* _The problem_: Please convert the text lines of all the rows below into a Markdown table with the columns "Line No." and "Text", numbering each line in order and skipping blank lines. Leave the pictures out of the table.

Dataset records

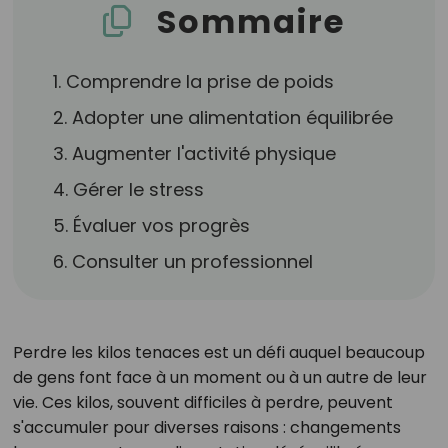
Sommaire
1. Comprendre la prise de poids
2. Adopter une alimentation équilibrée
3. Augmenter l'activité physique
4. Gérer le stress
5. Évaluer vos progrès
6. Consulter un professionnel
Perdre les kilos tenaces est un défi auquel beaucoup
de gens font face à un moment ou à un autre de leur
vie. Ces kilos, souvent difficiles à perdre, peuvent
s'accumuler pour diverses raisons : changements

* _Result of the exercise_:
| Line No. | Text |
|---|---|
| 1 | Sommaire |
| 2 | 1. Comprendre la prise de poids |
| 3 | 2. Adopter une alimentation équilibrée |
| 4 | 3. Augmenter l'activité physique |
| 5 | 4. Gérer le stress |
| 6 | 5. Évaluer vos progrès |
| 7 | 6. Consulter un professionnel |
| 8 | Perdre les kilos tenaces est un défi auquel beaucoup |
| 9 | de gens font face à un moment ou à un autre de leur |
| 10 | vie. Ces kilos, souvent difficiles à perdre, peuvent |
| 11 | s'accumuler pour diverses raisons : changements |